Task to complete:
Copy, exactly and without additions, every line in the records below from the one holding "مجله‌ی ایران‌کتاب" through the one holding "نکوداشت های کتاب جایزه بگیر", both ends included.

Items listed in a dataset
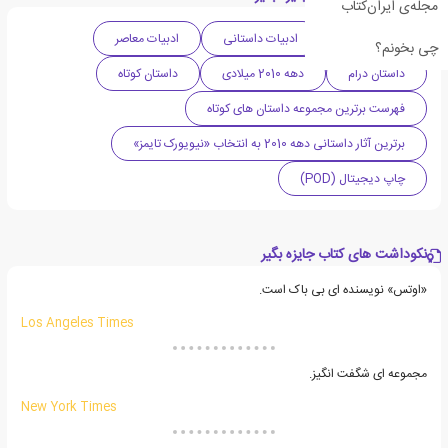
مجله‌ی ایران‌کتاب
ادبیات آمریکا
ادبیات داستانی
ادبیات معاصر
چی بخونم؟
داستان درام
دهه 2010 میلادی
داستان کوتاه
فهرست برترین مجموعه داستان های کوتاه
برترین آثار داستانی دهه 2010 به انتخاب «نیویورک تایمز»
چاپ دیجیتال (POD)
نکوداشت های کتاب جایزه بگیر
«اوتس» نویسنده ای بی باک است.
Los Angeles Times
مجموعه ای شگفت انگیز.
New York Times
* * *
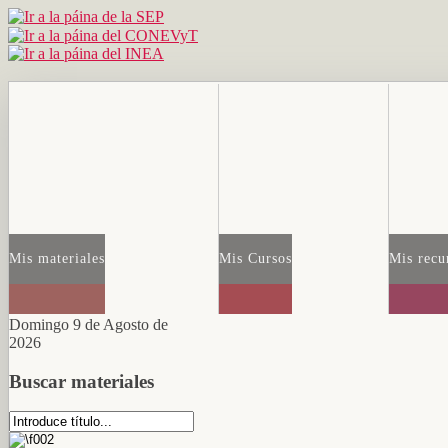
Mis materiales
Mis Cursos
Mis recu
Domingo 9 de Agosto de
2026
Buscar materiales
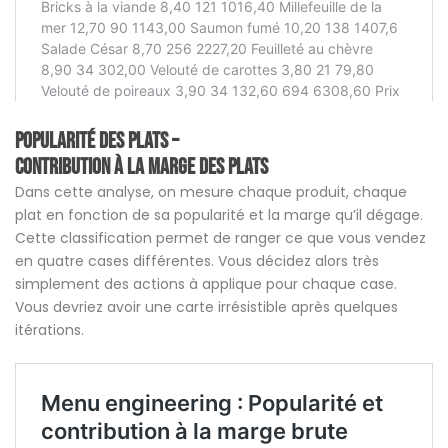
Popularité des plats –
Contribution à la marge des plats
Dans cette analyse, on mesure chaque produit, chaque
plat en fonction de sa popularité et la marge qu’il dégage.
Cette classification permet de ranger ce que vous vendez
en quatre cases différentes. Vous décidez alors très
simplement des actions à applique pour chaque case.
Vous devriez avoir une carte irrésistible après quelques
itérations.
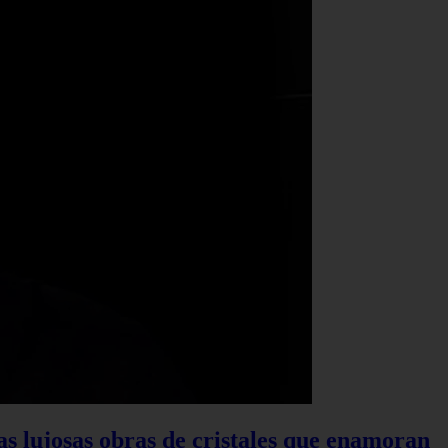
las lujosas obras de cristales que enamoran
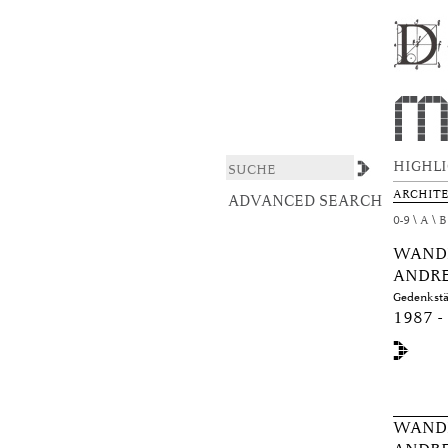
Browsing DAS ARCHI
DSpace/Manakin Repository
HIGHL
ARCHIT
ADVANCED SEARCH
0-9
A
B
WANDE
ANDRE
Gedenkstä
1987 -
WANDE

Response:
مجله‌ی ایران‌کتاب
ادبیات آمریکا
ادبیات داستانی
ادبیات معاصر
چی بخونم؟
داستان درام
دهه 2010 میلادی
داستان کوتاه
فهرست برترین مجموعه داستان های کوتاه
برترین آثار داستانی دهه 2010 به انتخاب «نیویورک تایمز»
چاپ دیجیتال (POD)
نکوداشت های کتاب جایزه بگیر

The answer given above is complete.